I enjoy life and while it is despairing at time to see how braindead, drooling, mouth breathing retarded other humans are, but I don't want to be them. I just try to live my best life and use what I have in the best way I can, which I think lines up with intelligence as well.
I have a reasonably high IQ, and I don't feel smart. I pick up on some things easily, other things I struggle with.
It's more that a lot of other people seem very stupid.
Pattern recognition and seeing how issues connect, I suppose. But I don't think of that as an innate consequence of intelligence, I tend to think that most people simply refuse to do it. It's not that they can't think, it's that they don't. Which is frustrating.
To be clear, the really frustrating part is realizing how stupid the supposedly "smart" members of society are. The ones who are convinced of their own infallible intellect. The midwits.
Stupidity isn't the problem. Dumb people can be smart. The problem is the veneration we as a society have for people who are utterly ill-equipped to be making any sort of meaningful decisions, whether because they're innately stupid or simply refuse to use their brains correctly.

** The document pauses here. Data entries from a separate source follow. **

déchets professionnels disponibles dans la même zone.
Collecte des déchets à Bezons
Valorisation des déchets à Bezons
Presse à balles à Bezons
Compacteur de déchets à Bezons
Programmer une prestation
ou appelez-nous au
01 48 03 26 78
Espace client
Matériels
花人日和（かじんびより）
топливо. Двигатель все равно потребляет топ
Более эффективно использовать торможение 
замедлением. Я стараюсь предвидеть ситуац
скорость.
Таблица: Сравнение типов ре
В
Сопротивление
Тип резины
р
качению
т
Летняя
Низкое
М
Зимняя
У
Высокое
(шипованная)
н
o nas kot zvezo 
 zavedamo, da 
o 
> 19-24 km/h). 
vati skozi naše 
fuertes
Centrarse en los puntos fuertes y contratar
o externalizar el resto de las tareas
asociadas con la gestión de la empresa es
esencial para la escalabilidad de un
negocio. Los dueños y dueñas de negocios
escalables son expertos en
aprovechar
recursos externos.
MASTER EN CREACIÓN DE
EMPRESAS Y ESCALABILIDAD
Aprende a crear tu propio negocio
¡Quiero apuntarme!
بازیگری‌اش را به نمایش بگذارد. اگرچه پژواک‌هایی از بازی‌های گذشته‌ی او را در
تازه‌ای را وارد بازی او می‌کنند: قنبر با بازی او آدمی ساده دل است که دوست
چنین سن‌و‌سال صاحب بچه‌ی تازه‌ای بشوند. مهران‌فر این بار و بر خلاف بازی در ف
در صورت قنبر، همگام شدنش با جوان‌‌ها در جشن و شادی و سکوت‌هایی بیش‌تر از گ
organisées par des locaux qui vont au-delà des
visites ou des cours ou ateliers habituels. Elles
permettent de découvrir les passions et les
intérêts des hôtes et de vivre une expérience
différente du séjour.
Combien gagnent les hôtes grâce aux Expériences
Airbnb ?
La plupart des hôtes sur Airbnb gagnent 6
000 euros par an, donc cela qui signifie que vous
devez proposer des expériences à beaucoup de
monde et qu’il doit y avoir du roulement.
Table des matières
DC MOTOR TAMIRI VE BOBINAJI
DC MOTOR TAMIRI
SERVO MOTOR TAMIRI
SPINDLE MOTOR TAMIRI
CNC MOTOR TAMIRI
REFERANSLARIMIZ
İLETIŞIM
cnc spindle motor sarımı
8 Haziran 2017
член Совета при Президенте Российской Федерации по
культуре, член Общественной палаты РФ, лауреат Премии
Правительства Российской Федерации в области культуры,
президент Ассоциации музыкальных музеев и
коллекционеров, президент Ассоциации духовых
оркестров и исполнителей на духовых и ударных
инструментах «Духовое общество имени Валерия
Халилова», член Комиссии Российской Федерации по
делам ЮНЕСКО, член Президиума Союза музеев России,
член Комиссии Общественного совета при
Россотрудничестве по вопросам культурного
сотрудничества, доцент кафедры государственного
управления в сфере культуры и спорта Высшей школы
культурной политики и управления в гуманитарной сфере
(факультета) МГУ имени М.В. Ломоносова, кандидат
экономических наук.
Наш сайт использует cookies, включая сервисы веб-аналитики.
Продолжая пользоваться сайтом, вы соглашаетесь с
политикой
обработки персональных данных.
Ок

The people who are smart enough to feel smart, but not smart enough to be smart are the true retards of society. And they are the cause of a great many of its issues.
Confusing
I guess I'm what's considered "smart" in general. Didn't try the first time in school, but crushed math and physics when I returned and ended up with studying nanotechnology in post secondary.
It doesn't really 'feel' like anything to me, as it's all just normal for me. I have a hard time understanding why other people do things the way that they do sometimes though, and people get frustrated with me for doing things in unusual ways sometimes. It's hard to fit in, but I also just don't try that hard.